Sui iuris is een term die is afgeleid van Latijnse wortels, waarvan de gelijkwaardigheid voor onze taal zou zijn "van eigen recht", een woord dat veel wordt gebruikt in de tak van het Romeinse recht. Sui iuris wordt begrepen, of beter gezegd, het wordt als zodanig toegeschreven aan die persoon die in de tijd van het Romeinse Rijk niet onderworpen, gedomineerd of onderworpen was aan het gezag of mandaat van anderen, dat wil zeggen, zij stonden niet onder de heerschappij van het land. macht van een ander individu in het bijzonder. De mensen aan wie sui iuris was toegekend, hadden de autoriteit en macht om te beslissen over hun daden, die in vergelijking met de mensen die als "alieni iuris" werden geclassificeerd, dat recht niet genoten, dat wil zeggen dat ze volledig werden onderworpen onder het regime. van anderen.
Elke man sui iuris werd de paterfamilias genoemd, of hij nu wel of geen kinderen had en of hij al dan niet de wettelijke leeftijd had; Deze mannelijke figuren hadden volledige rechtsbevoegdheid, naast de beroemde "status libertatis", die zinspeelde op hun vrijheid, en de "status civitratis", wat betekende dat ze Romeinse burgers waren.
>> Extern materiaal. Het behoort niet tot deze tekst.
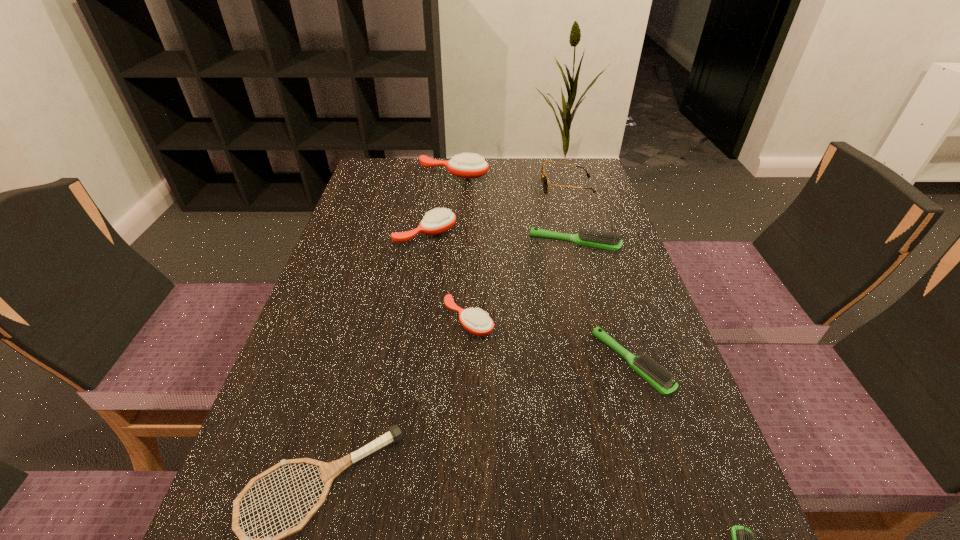
Find the location of a particular element. This screenshot has width=960, height=540. the biggest orange hairbrush is located at coordinates (469, 165).

This screenshot has height=540, width=960. Identify the location of the farthest hairbrush. (469, 165).

Where is `sunglasses`? sunglasses is located at coordinates (543, 177).

Locate an element on the screen. The height and width of the screenshot is (540, 960). the second tallest hairbrush is located at coordinates (440, 220).

The width and height of the screenshot is (960, 540). In order to click on the second nearest orange hairbrush in this screenshot , I will do `click(440, 220)`.

At what (x,y) coordinates should I click in order to perform the action: click on the biggest light hairbrush. Please return your answer as a coordinate pair (x, y). This screenshot has height=540, width=960. Looking at the image, I should click on (599, 240).

Locate an element on the screen. This screenshot has width=960, height=540. the smallest orange hairbrush is located at coordinates (475, 321).

The height and width of the screenshot is (540, 960). Identify the location of the second farthest light hairbrush. (652, 372).

The image size is (960, 540). In order to click on the fifth tallest hairbrush in this screenshot , I will do `click(652, 372)`.

The image size is (960, 540). I want to click on free spot located 0.240m on the right of the farthest hairbrush, so click(x=565, y=174).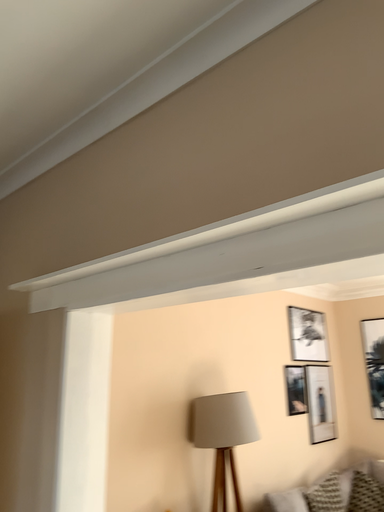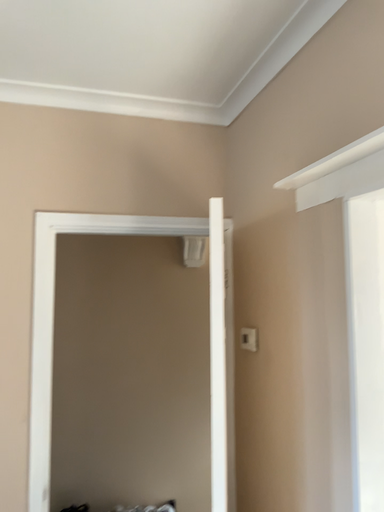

Deze titel werd hun toegekend toen ze vrij waren van autoriteit over hen, hetzij door de dood van hun mannelijke voorouders, hetzij door emancipatie.
Aan de andere kant kan de vrouwelijke figuur ook sui iuris zijn, maar in het geval dat ze niet onder het domein van een bepaalde autoriteit valt, betekent dit dat ze de titel van 'paterfamilias' niet mochten dragen, hoewel ze het gezinshoofdschap niet kon uitoefenen.. Deze persoon, die een vrije burger was en de naam sui iuris genoot, werd ook geclassificeerd als een "optimale iure" persoon wiens betekenis verwees naar het volledige genot van elk van de bestaande private en publieke rechten. Dit had de mogelijkheid om de vier belangrijkste bevoegdheden van de Romeinse wetgeving te bezitten, namelijk: "La Patria potestas", "La Manus maritalis", La Dominica potestas en "el Mancipium".